[Passage provided]
However, the U.S. Department of Energy (DOE) estimates that the average life of small
inverters is seven years, and thus inverter turnover will bring these new capabilities to an
increasing proportion of deployed DERs. If the new revisions to IEEE 1547 mandate
communication capability from all DERs, it would be the responsibility of the utility to
build the required communication infrastructure to make use of this capability. 60 While
transmission system operators may not presently be able to leverage all of these new
features due to a lack of infrastructure, a great deal of work is underway at the Electric
Power Research Institute (EPRI), the National Labs, NERC, and the National Institute of
Standards and Technology’s Smart Grid Interoperability Panel to develop ways to
harness these new technical capabilities of DERs.
[/Passage provided]
Action item: Echo the passage above on inverter lifespans and the communication capabilities of DERs, reproducing it in full and word for word.
[Data records]
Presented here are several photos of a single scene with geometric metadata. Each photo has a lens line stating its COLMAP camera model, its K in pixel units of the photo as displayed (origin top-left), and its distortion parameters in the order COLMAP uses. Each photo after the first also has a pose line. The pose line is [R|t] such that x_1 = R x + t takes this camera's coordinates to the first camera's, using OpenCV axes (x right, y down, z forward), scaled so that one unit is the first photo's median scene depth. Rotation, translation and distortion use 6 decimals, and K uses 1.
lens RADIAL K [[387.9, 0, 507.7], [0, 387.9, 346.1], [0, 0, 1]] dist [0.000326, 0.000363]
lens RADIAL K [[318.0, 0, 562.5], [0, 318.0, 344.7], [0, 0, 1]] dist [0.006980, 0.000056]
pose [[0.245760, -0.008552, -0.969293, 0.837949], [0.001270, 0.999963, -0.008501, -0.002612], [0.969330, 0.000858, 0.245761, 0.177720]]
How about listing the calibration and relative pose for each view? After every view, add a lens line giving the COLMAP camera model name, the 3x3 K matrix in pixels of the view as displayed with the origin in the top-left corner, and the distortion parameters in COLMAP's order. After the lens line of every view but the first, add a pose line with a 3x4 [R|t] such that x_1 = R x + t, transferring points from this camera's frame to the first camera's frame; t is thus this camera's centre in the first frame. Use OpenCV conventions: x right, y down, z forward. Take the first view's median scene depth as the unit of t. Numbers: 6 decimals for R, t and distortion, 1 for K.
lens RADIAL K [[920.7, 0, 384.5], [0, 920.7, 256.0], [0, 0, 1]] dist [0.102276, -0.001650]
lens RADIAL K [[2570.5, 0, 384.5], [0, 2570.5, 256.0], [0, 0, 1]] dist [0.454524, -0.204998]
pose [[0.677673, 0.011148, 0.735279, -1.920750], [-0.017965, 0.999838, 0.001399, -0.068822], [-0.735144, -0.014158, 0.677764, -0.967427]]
[/Data records]
Solution for this exercise:
However, the U.S. Department of Energy (DOE) estimates that the average life of small
inverters is seven years, and thus inverter turnover will bring these new capabilities to an
increasing proportion of deployed DERs. If the new revisions to IEEE 1547 mandate
communication capability from all DERs, it would be the responsibility of the utility to
build the required communication infrastructure to make use of this capability. 60 While
transmission system operators may not presently be able to leverage all of these new
features due to a lack of infrastructure, a great deal of work is underway at the Electric
Power Research Institute (EPRI), the National Labs, NERC, and the National Institute of
Standards and Technology’s Smart Grid Interoperability Panel to develop ways to
harness these new technical capabilities of DERs.